Naar inhoud springen

Veelhoek

Uit Wikipedia, de vrije encyclopedie

Een veelhoek of polygoon (van het Oudgriekse πολυγώνιον, polygṓnionveelhoek, samengesteld uit: πολύς, polýs, veel en γωνία gōnía, hoek) is een meetkundige figuur in een plat vlak, gevormd door een gesloten keten van een eindig aantal lijnstukken.

Het equivalent van een veelhoek in drie dimensies heet een veelvlak.

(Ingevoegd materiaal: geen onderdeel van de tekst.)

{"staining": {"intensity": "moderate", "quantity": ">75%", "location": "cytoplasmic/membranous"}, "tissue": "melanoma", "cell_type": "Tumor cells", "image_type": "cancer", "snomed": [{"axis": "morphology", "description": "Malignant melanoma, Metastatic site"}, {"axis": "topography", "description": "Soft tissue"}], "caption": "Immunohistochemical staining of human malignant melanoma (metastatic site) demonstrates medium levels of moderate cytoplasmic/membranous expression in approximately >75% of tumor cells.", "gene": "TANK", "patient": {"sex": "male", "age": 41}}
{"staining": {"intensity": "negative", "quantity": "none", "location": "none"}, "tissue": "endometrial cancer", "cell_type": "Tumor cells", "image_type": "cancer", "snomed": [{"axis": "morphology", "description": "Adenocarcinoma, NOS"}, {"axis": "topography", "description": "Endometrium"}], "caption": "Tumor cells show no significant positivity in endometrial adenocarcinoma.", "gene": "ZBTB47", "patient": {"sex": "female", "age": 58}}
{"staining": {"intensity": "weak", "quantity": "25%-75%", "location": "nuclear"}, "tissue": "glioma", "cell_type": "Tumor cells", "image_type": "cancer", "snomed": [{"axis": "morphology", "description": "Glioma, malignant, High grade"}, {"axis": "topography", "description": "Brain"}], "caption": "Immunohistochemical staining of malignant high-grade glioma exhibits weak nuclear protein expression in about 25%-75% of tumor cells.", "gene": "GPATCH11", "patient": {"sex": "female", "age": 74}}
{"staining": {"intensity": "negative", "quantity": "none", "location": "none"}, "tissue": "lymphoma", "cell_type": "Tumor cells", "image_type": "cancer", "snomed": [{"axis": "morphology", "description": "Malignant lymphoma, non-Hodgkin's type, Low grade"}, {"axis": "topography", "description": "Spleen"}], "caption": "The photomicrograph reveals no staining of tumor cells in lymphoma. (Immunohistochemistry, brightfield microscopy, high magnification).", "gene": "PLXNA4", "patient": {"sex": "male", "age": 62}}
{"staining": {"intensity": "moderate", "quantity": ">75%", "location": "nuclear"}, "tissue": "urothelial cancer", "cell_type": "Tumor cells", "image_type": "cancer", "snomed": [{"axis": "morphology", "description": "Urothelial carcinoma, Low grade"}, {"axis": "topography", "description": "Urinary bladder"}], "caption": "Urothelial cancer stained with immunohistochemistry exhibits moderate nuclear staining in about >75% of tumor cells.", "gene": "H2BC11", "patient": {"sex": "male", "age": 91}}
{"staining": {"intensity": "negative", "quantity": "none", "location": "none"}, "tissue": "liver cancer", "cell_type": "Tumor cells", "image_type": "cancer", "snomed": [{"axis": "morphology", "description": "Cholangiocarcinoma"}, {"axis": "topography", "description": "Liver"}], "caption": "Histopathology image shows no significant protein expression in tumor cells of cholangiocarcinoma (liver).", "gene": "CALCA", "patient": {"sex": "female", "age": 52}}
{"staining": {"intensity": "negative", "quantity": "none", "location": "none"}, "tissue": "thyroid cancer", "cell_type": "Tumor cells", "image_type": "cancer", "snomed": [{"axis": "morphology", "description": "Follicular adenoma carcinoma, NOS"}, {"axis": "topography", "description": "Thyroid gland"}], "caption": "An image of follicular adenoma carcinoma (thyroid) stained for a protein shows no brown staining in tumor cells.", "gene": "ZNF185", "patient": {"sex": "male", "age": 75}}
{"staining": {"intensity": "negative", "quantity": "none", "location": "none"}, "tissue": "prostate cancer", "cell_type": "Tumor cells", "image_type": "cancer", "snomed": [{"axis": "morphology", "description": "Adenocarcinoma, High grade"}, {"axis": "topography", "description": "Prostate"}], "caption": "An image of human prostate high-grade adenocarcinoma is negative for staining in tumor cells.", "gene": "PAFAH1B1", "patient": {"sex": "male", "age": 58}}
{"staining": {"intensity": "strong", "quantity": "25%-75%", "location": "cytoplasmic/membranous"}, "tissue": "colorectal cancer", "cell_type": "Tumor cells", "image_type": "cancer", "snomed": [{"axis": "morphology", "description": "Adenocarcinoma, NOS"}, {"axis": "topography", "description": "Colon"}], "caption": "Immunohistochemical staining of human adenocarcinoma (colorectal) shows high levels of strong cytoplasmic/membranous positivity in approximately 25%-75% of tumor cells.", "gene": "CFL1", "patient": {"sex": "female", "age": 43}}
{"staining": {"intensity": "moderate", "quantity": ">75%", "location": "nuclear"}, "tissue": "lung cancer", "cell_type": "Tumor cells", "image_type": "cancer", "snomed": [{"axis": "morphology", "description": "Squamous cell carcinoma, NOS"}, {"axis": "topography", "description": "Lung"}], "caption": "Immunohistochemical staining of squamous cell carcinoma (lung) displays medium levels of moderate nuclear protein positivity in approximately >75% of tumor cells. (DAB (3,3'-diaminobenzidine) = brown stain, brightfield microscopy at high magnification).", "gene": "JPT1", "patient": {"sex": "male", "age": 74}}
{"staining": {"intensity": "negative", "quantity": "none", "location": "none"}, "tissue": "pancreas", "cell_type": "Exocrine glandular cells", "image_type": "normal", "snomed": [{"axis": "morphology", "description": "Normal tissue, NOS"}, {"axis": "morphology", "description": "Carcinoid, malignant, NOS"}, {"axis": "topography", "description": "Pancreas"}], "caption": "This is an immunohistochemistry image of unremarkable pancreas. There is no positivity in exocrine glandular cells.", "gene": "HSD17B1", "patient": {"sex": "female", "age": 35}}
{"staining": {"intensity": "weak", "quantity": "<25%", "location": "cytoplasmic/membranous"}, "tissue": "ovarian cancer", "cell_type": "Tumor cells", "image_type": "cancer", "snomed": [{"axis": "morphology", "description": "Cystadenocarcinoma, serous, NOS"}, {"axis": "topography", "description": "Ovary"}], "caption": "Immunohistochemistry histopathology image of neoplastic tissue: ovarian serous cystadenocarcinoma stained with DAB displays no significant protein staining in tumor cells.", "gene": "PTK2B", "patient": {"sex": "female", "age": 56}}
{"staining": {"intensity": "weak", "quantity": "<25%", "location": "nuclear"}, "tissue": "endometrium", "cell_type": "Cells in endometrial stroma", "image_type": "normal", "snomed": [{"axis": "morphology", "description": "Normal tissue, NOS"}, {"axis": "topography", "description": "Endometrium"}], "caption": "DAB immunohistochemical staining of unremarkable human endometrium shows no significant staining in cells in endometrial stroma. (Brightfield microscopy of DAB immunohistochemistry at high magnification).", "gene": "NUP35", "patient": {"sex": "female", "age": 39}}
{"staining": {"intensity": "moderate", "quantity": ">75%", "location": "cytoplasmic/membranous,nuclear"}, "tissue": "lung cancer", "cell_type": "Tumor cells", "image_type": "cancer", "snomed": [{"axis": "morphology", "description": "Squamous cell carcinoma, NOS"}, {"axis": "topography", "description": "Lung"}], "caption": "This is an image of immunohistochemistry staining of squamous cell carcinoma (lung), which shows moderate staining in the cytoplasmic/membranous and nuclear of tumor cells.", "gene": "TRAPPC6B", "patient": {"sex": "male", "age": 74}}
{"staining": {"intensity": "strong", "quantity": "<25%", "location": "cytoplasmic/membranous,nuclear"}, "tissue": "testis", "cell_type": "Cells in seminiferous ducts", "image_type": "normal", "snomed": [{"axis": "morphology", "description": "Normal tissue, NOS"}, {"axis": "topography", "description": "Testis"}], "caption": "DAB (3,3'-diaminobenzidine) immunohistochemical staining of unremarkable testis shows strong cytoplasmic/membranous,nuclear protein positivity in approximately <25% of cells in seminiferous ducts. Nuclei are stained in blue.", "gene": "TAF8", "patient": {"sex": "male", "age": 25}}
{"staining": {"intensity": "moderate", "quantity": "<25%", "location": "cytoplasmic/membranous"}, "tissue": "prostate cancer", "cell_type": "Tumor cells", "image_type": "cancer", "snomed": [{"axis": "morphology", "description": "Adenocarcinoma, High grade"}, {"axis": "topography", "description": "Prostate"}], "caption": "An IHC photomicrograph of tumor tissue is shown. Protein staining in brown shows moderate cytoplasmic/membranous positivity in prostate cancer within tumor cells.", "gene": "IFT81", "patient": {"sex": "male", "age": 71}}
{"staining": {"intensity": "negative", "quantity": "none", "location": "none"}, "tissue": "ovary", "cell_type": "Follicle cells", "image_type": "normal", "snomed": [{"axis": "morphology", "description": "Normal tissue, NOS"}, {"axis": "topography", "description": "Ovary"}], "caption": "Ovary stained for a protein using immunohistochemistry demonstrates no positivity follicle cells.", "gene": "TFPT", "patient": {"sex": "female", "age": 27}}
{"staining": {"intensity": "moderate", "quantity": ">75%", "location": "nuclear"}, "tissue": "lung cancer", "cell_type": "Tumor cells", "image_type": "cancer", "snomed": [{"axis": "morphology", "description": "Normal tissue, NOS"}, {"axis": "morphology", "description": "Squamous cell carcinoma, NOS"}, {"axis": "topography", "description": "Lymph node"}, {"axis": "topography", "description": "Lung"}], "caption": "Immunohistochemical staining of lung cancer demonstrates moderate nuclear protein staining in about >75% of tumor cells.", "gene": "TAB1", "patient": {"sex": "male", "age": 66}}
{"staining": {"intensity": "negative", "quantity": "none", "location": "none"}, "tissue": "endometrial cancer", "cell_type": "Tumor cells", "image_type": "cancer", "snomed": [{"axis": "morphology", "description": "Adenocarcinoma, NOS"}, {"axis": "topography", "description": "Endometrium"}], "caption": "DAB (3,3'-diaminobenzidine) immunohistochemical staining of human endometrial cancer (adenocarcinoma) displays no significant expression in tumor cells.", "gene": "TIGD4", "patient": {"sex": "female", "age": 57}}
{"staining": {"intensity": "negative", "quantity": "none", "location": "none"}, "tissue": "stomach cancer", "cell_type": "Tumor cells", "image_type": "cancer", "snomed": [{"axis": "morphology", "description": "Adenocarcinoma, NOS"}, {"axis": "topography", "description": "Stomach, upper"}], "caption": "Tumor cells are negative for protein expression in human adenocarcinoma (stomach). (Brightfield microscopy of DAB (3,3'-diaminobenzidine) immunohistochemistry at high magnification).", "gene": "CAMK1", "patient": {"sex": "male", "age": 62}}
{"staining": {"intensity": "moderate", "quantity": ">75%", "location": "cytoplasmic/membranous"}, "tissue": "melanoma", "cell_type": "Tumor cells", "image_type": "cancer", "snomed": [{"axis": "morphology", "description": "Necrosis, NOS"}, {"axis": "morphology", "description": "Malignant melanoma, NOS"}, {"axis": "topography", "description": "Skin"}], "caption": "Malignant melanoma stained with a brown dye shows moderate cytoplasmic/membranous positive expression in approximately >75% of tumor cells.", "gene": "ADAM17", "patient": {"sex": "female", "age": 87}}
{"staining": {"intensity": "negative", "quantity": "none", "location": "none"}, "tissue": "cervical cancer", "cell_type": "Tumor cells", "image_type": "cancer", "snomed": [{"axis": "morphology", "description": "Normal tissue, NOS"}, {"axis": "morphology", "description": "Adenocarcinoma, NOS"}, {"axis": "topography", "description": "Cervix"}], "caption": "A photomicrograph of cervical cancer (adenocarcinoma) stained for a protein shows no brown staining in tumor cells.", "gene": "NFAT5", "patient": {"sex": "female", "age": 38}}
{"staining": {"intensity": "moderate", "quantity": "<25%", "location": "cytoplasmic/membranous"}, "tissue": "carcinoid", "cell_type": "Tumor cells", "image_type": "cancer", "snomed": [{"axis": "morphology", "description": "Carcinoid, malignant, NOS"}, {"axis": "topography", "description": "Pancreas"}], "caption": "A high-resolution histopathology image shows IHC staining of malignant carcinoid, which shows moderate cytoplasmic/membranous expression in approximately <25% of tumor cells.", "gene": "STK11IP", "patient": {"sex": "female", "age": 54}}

Een veelhoek is een cyclus van hoekpunten met de verbindende lijnstukken tussen twee opeenvolgende hoekpunten in de cyclus. Daarbij duidt het woord cyclus aan dat bijvoorbeeld de vierhoek ABCD dezelfde is als de vierhoek BCDA, en ook de omgekeerde volgorde DCBA dezelfde vierhoek beschrijft. De verbindende lijnstukken worden de zijden van de veelhoek genoemd. In het voorbeeld zijn dat de zijden AB, BC, CD en DA. Elke veelhoek heeft evenveel hoekpunten als zijden. De zijden, gecombineerd met een richting van het doorlopen ervan, vormen een vrije lus. Een hoekpunt met een gestrekte hoek heeft geen invloed op de vrije lus.

Een regelmatige veelhoek is gedefinieerd als een veelhoek waarvan alle zijden even lang zijn en alle hoeken even groot. Een voorbeeld is het vierkant.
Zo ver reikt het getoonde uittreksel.